> **Passage to read**:

Of course, we won’t see any hell or a reigning demon in 3 Days to Kill. Moreover, the screenwriter Luc Besson and the director McG would prefer their film not to be associated with infernal elements, but with a typically sensational plot spiced with humor and family values. But they smuggled that devil in here and there. And suddenly, perhaps contrary to their intentions, it became the most interesting element of their work. However, 3 Days to Kill can hardly be called a good film. Practically everything is lacking – the dialogue, the plot resolutions, and even the action scenes that don’t particularly stick in the memory.


McG’s entire picture, the author of Charlie’s Angels and Terminator: Salvation, is woven from clichés that we know from much better films. Besson himself had a hand in them, but the fact that the Frenchman has been copying himself for a long time, and in increasingly worse style, is not surprising. The motif of a killer who softens (or, if you prefer, emotionally matures) under the influence of a teenager is from Léon: The Professional, while the fact that he is played by the already aging Kevin Costner brings associations with a similar maneuver in the first Taken with Liam Neeson. There’s nothing in the new film that we haven’t seen in these types of productions before.

3 DAYS TO KILL Amber Heard

Besson’s produced and written series Taxi and Transporter created a certain type of action film that couldn’t be taken seriously. He repeated this pattern in District 13, Lockout, and even in Taken 2, which shied away from the seriousness of the original. Despite its questionable quality, he managed to create a brand that began to attract Hollywood stars; often somewhat faded (John Travolta, Guy Pearce), although Neeson, already mentioned, got a second wind thanks to Besson, becoming an action movie star. Costner tried to return to the top league, and with his performance in 3 Days to Kill he proved that he’s in good shape.


The catch is that instead of a strong entertainment like the first Taken, he chose a film more akin to Greetings from Paris. His acting saves every poorly written scene, and there are quite a few of them here, starting from the main family plotline, to the fragments with African immigrants living in his apartment. Between him and Hailee Steinfeld, playing his daughter, there’s a nice chemistry, but the situations in which they both participate are glaringly schematic and sentimental. The action plot, on the other hand, is improbable and led with such a light touch that despite a few well-shot, albeit standard action scenes, we never feel the tension, not even for a moment. Especially since it’s constantly smothered by entirely unnecessary humor.

> **Challenges**:
**1.** In the review of 3 Days to Kill, who plays the daughter of Kevin Costner's character?
**2.** Carry the 3 Days to Kill review forward from its last sentence, keeping its voice and line of argument.
The entries have nothing to do with the film review.

> **Supplied information**:
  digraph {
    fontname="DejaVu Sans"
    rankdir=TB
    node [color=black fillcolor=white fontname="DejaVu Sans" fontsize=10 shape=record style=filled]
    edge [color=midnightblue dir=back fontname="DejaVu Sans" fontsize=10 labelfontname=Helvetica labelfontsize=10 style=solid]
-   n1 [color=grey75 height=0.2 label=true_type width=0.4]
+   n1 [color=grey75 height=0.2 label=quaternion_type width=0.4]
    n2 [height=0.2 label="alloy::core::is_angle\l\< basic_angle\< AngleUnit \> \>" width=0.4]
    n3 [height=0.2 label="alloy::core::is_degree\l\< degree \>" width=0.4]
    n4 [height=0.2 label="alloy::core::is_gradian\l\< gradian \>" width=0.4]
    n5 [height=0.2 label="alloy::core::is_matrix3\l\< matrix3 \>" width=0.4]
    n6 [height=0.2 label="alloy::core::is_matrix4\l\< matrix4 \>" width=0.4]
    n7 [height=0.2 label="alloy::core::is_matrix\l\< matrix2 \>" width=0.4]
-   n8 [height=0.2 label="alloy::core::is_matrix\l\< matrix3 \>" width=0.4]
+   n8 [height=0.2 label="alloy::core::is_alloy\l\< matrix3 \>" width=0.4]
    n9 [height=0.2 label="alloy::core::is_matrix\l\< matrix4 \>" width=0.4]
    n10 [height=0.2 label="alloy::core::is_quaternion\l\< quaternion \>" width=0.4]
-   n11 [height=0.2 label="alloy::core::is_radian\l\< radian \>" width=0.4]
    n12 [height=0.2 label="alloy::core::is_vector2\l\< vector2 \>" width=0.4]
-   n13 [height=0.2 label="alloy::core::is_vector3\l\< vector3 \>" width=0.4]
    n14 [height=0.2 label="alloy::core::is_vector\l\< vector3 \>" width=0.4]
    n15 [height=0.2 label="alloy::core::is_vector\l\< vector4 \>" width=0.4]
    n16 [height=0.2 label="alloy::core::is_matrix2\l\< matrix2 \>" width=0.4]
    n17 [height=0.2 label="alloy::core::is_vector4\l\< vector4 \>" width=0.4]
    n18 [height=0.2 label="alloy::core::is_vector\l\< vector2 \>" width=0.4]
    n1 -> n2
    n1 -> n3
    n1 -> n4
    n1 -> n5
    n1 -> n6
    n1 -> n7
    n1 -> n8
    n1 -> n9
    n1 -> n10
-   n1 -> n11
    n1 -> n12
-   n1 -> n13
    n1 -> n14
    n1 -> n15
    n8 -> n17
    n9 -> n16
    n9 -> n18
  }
---
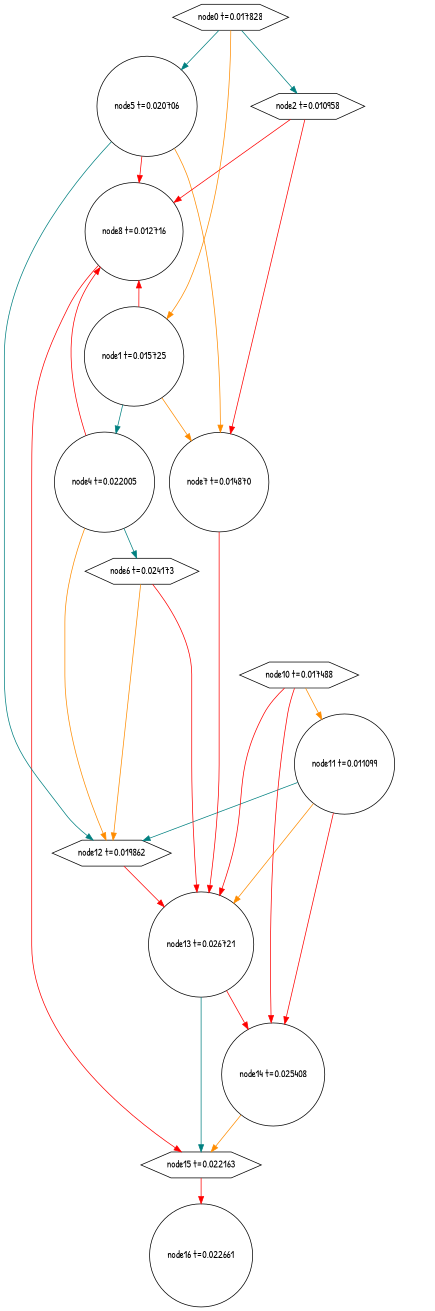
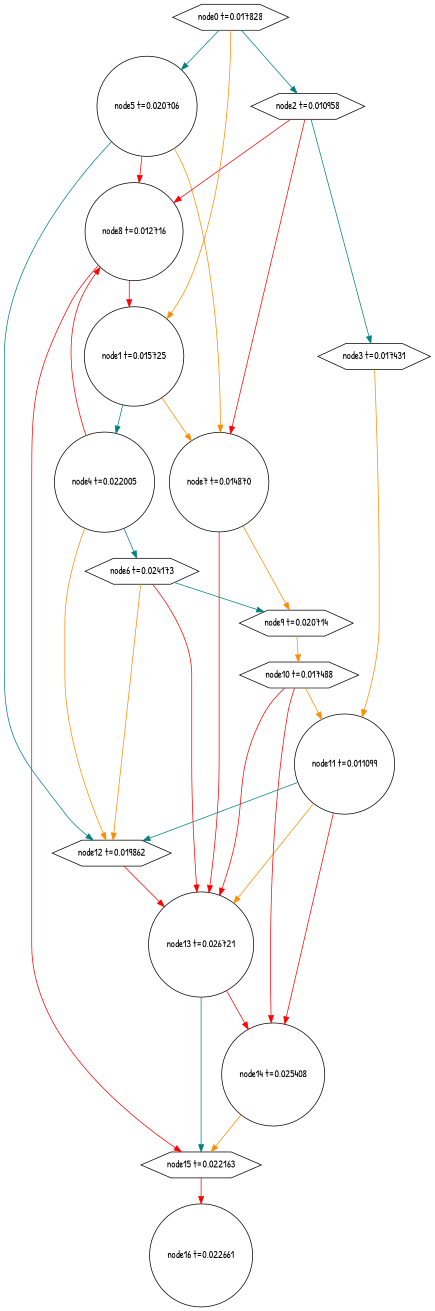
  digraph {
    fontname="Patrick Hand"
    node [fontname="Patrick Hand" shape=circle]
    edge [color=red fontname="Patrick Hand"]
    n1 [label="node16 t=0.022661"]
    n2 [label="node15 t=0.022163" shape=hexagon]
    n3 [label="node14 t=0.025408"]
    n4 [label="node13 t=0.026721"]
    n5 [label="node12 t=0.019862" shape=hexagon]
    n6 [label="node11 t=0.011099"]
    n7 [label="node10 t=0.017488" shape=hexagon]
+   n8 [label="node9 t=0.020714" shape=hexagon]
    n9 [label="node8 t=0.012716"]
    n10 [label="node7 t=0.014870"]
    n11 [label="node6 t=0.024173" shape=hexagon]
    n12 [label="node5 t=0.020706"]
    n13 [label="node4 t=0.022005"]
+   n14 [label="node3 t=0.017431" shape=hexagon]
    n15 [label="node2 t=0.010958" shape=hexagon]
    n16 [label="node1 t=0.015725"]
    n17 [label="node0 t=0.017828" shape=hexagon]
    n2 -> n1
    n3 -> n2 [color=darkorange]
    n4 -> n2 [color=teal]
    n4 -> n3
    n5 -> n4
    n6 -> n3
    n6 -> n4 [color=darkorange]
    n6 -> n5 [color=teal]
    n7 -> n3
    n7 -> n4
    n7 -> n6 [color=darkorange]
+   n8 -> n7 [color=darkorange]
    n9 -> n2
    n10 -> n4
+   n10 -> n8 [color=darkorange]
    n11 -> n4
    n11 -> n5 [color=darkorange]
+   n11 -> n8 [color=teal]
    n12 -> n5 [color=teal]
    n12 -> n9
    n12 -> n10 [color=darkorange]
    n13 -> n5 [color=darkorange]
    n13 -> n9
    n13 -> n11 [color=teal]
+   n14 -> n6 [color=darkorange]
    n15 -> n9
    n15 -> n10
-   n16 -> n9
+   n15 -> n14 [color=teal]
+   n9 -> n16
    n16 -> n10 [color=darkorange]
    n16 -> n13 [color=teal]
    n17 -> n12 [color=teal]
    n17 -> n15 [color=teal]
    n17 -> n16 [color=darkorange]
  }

> **Task-by-task answers**:
**1.** Hailee Steinfeld

**2.**
But she’s there. The agent of hell, the angel of death, the one with whom Ethan strikes a kind of pact. If not for the first scene, when we meet Vivi Delay (I’d bet my hand that’s her real name and surname, not a pseudonym) in a meeting with the CIA chief, you could really get the impression that this character serves as the devil’s messenger rather than an agent overseeing the entire operation. It’s hard to think of her in such a mundane way, especially since Messrs. McG and Besson embellish her quite a bit. Played by Amber Heard, she looks equally sexy and alluring in every scene, but quite different. However, whether she has long platinum hair and is buttoned up to the neck in a black dress or sits in a nightclub in a black wig and with a deep neckline, her task is the same – to remind the main character that she has full control over him. She makes him kill even when Ethan is semi-conscious, his opponent half-alive, and she alone holds the gun, in control of the situation. The hero then asks if he’s in hell, and she, somewhat surprised, replies, “Is that how you imagine it?” This devil doesn’t make Ethan do anything he hasn’t done before. Additionally, the spaces where Vivi spends her free time belong more to the world of Nicolas Winding Refn’s cinema than Besson’s. Bathed in black and red, dark and devoid of hope, they strike with how much they contrast with the rest of 3 Days to Kill.


3 Days to Kill is not a proper action movie for fans of the genre because it deviates too much from the criminal intrigue and action scenes in favor of a rather sentimental and predictable family melodrama. But it’s surprisingly enjoyable to watch. Perhaps it’s thanks to Costner, not seen in such cinema in a leading role for a long time, who carries the whole film on his shoulders. Heard helps him, and her sexy incarnations, introducing neither caricature nor exaggeration, but rather oddity tinged with something unreal and unusual for such cinema, help momentarily forget about the banality of the script. If someone asks me why such a high rating, I can easily answer – it’s her doing.